The derivation starts by computing the derivative of our cost function and our non-linear activation function: $$\frac{\partial C}{\partial y} = \hat{y} - y $$ $$\frac{\partial f(x)}{\partial x} = f(x) \cdot (1-f(x))$$ The aim is to work out, how the cost function error changes with respect to the network weights, this can be decomposed using the chain rule into three partial derivatives: $$ \frac{\partial C}{\partial w} = \frac{\partial C}{\partial o} \frac{\partial o}{\partial a} \frac{\partial a}{\partial w} $$ Where: $$ g(x) = \sum\limits_{n=1}^{n}\textbf{W}\textbf{x} $$ $$ a = \frac{1}{1 + e^{-g(x)}} $$ What this means is, we can understand how the cost function changes with respect to each individual weight, by computing how the output changes, with respect to the weighted-input activations and how the activations change with respect to the weights. Clearly it's called back propogation as these gradients are being computed going back from the output to the input layer.

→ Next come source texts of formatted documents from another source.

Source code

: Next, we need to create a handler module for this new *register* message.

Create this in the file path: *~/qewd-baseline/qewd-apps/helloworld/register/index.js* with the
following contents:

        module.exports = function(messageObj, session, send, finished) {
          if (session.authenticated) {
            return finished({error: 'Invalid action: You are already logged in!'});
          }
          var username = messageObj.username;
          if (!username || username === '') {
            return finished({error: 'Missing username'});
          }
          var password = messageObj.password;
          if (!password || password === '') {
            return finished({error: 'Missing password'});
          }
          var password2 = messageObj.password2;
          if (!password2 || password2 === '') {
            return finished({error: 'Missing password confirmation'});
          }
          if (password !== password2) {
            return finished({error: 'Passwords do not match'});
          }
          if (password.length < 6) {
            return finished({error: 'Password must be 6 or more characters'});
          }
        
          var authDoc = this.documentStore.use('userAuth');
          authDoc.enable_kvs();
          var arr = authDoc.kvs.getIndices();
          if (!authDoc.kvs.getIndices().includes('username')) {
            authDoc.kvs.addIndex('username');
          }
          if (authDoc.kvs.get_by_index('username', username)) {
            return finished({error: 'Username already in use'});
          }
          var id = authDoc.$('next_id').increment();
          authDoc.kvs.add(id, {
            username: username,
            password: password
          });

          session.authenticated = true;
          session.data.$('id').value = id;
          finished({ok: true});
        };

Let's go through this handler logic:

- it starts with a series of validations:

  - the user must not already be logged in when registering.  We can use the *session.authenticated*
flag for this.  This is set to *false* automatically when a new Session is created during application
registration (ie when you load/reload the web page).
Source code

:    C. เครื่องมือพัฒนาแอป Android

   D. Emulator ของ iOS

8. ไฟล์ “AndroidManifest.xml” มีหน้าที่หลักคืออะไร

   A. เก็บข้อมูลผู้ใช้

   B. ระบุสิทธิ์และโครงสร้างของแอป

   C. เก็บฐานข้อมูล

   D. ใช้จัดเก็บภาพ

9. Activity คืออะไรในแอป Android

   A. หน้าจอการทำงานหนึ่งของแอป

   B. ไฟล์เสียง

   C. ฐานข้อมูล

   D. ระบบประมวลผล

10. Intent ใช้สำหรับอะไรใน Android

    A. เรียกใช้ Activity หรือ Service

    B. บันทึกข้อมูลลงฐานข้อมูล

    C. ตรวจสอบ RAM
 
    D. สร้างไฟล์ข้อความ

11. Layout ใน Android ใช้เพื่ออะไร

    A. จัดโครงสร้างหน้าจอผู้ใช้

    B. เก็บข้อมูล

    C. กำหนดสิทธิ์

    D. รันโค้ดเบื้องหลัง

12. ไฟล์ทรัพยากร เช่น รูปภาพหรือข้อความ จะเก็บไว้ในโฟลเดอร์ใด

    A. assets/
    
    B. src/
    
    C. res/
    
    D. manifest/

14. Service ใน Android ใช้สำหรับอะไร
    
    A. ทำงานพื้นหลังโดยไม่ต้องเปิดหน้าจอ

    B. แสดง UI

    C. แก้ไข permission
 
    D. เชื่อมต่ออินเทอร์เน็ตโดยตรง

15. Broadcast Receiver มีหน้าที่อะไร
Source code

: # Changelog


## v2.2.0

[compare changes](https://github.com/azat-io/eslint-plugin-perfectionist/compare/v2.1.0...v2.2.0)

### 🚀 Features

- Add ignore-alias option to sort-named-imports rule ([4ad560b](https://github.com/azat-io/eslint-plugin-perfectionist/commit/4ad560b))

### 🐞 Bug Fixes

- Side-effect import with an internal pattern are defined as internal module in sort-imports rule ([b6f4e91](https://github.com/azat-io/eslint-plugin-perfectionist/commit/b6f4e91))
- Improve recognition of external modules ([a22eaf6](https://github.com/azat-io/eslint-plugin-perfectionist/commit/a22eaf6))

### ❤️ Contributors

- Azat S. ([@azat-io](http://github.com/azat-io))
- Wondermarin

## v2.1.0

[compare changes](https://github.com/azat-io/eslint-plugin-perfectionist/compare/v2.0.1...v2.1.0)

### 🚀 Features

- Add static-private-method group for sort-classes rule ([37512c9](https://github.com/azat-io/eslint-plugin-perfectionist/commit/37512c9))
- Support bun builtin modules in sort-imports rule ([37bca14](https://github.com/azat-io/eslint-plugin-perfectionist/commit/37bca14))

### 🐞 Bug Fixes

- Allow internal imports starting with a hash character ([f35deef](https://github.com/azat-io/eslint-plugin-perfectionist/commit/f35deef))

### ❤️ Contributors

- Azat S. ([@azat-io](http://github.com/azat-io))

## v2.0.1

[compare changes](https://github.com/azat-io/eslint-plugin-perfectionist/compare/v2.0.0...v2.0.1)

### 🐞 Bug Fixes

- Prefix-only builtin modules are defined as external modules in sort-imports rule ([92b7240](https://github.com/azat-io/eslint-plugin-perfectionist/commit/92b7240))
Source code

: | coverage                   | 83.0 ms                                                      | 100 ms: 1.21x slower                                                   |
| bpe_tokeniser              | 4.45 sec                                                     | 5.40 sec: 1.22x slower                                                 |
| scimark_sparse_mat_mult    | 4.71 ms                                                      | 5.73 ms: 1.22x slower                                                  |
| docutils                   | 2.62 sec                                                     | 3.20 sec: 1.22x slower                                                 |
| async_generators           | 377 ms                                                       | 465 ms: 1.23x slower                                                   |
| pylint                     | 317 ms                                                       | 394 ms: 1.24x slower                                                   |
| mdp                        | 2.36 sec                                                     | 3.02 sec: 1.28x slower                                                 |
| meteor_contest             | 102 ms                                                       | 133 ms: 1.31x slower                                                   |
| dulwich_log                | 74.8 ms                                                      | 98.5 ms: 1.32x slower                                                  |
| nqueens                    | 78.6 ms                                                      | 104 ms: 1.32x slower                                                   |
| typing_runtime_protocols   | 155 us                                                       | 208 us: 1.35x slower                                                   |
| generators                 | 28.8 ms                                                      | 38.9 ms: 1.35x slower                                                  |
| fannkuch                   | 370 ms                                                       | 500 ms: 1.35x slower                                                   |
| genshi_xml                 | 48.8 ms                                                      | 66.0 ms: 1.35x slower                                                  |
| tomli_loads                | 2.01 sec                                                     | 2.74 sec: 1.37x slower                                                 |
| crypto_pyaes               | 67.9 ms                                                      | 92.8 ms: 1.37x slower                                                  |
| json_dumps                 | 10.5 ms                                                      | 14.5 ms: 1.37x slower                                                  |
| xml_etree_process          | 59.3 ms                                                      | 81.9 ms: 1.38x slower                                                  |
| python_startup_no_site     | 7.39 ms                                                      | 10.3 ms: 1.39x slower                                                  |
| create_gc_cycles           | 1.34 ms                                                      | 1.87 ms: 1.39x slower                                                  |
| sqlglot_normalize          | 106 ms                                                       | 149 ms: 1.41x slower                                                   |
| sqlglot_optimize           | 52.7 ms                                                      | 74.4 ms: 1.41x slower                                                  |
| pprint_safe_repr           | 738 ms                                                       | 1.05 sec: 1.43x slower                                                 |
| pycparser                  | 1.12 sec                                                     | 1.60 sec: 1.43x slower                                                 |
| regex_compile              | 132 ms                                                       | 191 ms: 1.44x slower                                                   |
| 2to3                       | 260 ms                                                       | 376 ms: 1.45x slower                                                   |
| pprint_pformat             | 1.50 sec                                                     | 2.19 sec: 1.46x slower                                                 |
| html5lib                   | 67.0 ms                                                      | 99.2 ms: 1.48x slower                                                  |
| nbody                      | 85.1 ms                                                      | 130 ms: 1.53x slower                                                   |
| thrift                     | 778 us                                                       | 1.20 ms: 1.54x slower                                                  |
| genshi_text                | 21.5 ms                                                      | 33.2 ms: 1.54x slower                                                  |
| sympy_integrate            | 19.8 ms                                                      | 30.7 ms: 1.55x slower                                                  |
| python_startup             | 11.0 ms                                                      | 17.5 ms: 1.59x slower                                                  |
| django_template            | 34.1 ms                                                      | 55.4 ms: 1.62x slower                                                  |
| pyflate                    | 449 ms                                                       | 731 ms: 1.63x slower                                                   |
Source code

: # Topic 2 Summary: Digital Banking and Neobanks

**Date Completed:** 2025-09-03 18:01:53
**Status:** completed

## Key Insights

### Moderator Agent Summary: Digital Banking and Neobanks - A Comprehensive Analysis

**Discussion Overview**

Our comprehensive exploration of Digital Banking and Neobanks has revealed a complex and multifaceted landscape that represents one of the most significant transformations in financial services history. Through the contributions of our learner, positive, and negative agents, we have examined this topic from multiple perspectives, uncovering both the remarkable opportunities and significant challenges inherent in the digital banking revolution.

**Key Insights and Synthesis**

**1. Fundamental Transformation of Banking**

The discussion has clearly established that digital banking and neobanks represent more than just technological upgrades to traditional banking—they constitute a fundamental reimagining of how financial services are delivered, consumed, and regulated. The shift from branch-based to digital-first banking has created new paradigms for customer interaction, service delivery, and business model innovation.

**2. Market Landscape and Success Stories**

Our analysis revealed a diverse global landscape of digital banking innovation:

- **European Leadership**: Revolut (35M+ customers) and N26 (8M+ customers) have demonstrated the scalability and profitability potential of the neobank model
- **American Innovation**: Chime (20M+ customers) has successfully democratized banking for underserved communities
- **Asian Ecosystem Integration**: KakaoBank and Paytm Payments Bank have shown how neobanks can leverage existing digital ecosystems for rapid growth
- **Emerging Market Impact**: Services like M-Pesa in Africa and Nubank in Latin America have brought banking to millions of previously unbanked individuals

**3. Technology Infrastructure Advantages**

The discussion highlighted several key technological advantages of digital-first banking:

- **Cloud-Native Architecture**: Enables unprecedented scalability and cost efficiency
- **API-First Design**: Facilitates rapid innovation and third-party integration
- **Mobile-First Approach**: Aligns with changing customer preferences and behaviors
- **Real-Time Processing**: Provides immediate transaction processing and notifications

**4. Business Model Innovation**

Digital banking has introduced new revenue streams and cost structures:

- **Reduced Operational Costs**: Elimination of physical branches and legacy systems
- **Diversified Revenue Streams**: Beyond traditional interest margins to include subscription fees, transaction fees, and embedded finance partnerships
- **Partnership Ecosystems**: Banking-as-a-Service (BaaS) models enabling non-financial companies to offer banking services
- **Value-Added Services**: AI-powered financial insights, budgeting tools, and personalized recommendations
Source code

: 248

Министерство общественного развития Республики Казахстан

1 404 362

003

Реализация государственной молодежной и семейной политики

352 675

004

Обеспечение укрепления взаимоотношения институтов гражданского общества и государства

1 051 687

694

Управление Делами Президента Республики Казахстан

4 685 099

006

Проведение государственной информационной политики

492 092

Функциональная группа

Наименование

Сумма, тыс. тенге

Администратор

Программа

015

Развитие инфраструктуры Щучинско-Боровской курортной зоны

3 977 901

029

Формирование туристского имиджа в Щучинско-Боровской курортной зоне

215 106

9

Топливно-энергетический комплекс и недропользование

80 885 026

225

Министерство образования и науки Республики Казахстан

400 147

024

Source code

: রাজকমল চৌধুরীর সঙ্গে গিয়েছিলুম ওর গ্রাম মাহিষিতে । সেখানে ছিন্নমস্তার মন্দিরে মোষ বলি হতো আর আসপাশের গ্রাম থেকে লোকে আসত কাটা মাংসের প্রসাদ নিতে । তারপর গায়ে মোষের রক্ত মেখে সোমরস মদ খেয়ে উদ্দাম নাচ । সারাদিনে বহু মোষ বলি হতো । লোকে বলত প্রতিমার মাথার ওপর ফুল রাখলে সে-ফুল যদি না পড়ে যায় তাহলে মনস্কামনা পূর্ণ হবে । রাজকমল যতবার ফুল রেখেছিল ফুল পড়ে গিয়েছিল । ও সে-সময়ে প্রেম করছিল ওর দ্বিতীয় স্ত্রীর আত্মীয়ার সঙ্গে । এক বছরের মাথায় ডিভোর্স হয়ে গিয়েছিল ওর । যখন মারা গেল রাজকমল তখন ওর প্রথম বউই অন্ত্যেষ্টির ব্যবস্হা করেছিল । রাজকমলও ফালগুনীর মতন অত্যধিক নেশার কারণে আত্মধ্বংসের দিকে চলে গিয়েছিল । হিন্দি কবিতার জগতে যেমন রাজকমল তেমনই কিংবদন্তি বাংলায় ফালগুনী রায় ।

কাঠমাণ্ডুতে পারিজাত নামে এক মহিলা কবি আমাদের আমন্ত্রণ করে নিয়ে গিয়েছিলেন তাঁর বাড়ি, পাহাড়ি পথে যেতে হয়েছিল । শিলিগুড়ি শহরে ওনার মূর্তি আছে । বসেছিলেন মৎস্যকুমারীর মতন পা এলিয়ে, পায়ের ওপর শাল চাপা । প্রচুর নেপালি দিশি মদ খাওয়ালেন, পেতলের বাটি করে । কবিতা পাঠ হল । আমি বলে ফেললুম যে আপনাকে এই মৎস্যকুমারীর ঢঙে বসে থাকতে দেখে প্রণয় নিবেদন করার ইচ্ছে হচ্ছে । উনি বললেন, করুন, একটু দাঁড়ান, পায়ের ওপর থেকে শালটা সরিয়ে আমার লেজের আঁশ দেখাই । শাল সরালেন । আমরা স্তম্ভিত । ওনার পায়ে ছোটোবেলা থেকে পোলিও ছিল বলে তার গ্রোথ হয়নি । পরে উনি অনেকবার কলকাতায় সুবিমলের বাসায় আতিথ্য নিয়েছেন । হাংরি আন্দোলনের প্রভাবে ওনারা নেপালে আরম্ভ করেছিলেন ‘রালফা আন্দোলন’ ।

The last partial \(\frac{\partial a}{\partial w} \) only depends on \(x \) given \(g(x)\) above so it's simply: $$ \frac{\partial a}{\partial w} = x $$ We have already defined \(\frac{\partial o}{\partial a} \) above as it is simply the derivative of the activation function : $$ \frac{\partial o}{\partial a} = \frac{\partial f(x)}{\partial x} = f(x) \cdot (1-f(x)) $$ Finally we are left with \(\frac{\partial C}{\partial o}\) which if the neuron activation is in the output layer it is easily given by the derivative of the cost function defined above. This is because only a single weight connects it to a particular output. However, if we are in a hidden layer, in a deep network, we have to consider the cost function error to all neurons this weight can lead to (see diagram at start), so we chain rule again!: $$ \frac{\partial C}{\partial o_{j}} = \sum\limits_{i \in I} \frac{\partial C}{\partial o_{i}} \frac{\partial o_{i}}{\partial a_{i}} \frac{\partial a_{i}}{\partial o_{j}} $$ where \(\frac{\partial a_{i}}{\partial o_{j}}\) is simply the weight \(w\).

So we have the following function if we are in the output layer: $$ \frac{\partial o}{\partial a} \frac{\partial a}{\partial w} = f(x) \cdot (1-f(x)) (\hat{y} - y)(y) $$ or if we are in an arbitrary hidden layer: $$ \frac{\partial O}{\partial w_{kj}} = - \sum\limits_{i \in I} \frac{\partial C}{\partial o_{i}} \frac{\partial o_{i}}{\partial a_{i}}w f(x) \cdot (1-f(x)) (\hat{y} - y)(y) $$ Notice the minus given we want to minimise the cost. So we have the gradient, how much of it do we want to update the weights by? By introducing a scalar multiple, the learning rate, \(\eta\) we can add a given fraction of the gradient to the weights. $$ \frac{\partial O}{\partial w_{kj}} = - \eta\sum\limits_{i \in I} \frac{\partial C}{\partial o_{i}} \frac{\partial o_{i}}{\partial a_{i}}w f(x) \cdot (1-f(x)) (\hat{y} - y)(y) $$ And voilà! That's why differentiable functions are used. Many sexier ways of doing this now exist (multiple optimisers exist, not just stocastic graident descent), such as the use of momentum and other adaptive learning algorithms (ADAM, Adagrad..) that basically keep a history of weight updates to inform the next decision.